Jack Furniss at BrANCH Conference

Jack Furniss
Friday, November 4, 2016

UVA graduate student, Jack Furniss, participated in a panel entitled Rediscovering Conservatism in the Civil War Era at the British American Nineteenth Century Historians (BrANCH) Conference, held in the UK at Madingley Hall, Cambridge from October 28-30, 2016. 

Jack presented alongside Matthew Mason of Brigham Young University, and Adam I. P. Smith of University College London.

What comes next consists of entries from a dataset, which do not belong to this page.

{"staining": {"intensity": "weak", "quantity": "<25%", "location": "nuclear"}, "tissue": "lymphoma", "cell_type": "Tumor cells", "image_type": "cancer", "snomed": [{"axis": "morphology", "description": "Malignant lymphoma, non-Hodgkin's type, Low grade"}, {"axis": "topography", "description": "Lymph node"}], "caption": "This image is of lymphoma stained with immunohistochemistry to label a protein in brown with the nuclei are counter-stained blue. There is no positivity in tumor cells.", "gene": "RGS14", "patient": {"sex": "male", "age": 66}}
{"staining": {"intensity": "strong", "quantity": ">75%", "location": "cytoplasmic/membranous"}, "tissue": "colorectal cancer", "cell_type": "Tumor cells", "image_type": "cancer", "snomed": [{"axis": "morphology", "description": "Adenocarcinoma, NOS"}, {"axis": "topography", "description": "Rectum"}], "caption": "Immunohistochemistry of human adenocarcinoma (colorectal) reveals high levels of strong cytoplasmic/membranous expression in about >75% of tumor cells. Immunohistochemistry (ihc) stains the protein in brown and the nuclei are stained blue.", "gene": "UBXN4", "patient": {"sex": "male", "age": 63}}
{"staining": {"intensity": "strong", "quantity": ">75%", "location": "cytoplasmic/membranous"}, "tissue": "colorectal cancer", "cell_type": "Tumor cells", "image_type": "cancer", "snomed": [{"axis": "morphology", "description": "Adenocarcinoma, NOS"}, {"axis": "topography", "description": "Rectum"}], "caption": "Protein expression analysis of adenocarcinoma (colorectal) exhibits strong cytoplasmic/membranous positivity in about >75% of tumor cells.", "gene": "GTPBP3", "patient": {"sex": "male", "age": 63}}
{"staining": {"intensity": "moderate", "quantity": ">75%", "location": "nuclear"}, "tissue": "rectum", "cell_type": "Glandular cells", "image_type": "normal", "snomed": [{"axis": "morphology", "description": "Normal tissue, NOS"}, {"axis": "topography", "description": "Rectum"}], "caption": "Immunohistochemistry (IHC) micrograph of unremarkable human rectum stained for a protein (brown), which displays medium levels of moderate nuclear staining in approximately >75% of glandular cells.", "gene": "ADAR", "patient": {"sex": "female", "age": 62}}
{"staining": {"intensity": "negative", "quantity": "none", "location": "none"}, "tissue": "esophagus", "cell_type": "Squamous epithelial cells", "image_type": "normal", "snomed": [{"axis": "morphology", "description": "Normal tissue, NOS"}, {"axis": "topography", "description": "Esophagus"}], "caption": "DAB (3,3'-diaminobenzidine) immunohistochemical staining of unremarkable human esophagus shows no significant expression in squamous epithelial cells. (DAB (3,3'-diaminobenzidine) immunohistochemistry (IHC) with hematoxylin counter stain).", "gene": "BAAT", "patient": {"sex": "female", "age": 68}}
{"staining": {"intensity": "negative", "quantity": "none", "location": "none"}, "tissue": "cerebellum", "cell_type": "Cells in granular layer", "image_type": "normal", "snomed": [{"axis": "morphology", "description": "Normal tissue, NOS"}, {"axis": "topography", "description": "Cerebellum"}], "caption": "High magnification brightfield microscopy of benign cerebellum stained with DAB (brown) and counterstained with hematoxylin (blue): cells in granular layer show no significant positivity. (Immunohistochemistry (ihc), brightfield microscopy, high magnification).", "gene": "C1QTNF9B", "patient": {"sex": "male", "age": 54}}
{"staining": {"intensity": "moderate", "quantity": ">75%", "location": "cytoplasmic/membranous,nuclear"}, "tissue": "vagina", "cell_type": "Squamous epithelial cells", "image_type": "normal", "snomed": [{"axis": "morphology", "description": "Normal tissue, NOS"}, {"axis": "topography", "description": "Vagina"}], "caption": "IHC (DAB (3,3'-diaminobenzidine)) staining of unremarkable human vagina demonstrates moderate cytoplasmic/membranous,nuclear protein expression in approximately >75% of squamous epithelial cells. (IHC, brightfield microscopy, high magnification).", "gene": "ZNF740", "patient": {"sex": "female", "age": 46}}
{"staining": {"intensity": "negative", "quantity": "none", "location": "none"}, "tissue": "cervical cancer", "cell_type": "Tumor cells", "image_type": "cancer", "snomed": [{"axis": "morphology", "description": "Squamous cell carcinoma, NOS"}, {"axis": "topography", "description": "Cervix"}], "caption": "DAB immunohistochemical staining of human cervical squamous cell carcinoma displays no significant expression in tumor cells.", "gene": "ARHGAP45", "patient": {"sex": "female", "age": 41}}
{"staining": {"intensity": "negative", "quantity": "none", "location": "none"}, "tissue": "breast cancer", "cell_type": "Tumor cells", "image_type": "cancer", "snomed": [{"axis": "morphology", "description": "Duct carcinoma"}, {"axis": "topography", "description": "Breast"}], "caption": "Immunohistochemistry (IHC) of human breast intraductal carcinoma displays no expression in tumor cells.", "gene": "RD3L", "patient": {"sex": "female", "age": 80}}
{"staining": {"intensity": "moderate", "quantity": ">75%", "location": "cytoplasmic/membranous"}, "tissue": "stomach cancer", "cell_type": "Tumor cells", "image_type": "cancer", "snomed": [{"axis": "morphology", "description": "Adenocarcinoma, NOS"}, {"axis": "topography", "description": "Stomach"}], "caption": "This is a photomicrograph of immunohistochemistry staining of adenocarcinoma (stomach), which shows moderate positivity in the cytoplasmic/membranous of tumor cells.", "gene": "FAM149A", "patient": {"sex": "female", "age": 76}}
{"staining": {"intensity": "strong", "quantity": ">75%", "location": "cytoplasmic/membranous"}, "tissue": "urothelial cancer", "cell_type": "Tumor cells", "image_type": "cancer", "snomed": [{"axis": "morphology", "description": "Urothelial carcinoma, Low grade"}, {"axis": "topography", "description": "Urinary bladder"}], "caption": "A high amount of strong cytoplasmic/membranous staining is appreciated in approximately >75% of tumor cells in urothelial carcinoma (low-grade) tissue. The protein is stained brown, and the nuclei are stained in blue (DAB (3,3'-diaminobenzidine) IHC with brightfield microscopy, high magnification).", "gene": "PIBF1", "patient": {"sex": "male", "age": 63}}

Matt examined transatlantic Whig conservatism through the strained relationship between Edward Everett and Foreign Secretary Lord John Russell, Adam looked at why all three major candidates claimed the mantle of conservative in the presidential election of 1856, and Jack suggested why the role of conservatives and conservatism in electing Horatio Seymour governor of New York in 1862 permits a reevaluation of the wartime Democratic Party.
 
The two-day conference hosted scholars from all across the UK and United States and included panels covering all aspects of nineteenth century America. Keynote addresses were given by Orville Vernon Burton on "Reconstructing the Long Reconstruction" and Richard Carwardine on "Abraham Lincoln's Humour," the latter introduced by UVA's own Alan Taylor, currently serving as the Harmsworth Visiting Professor of American History at Oxford.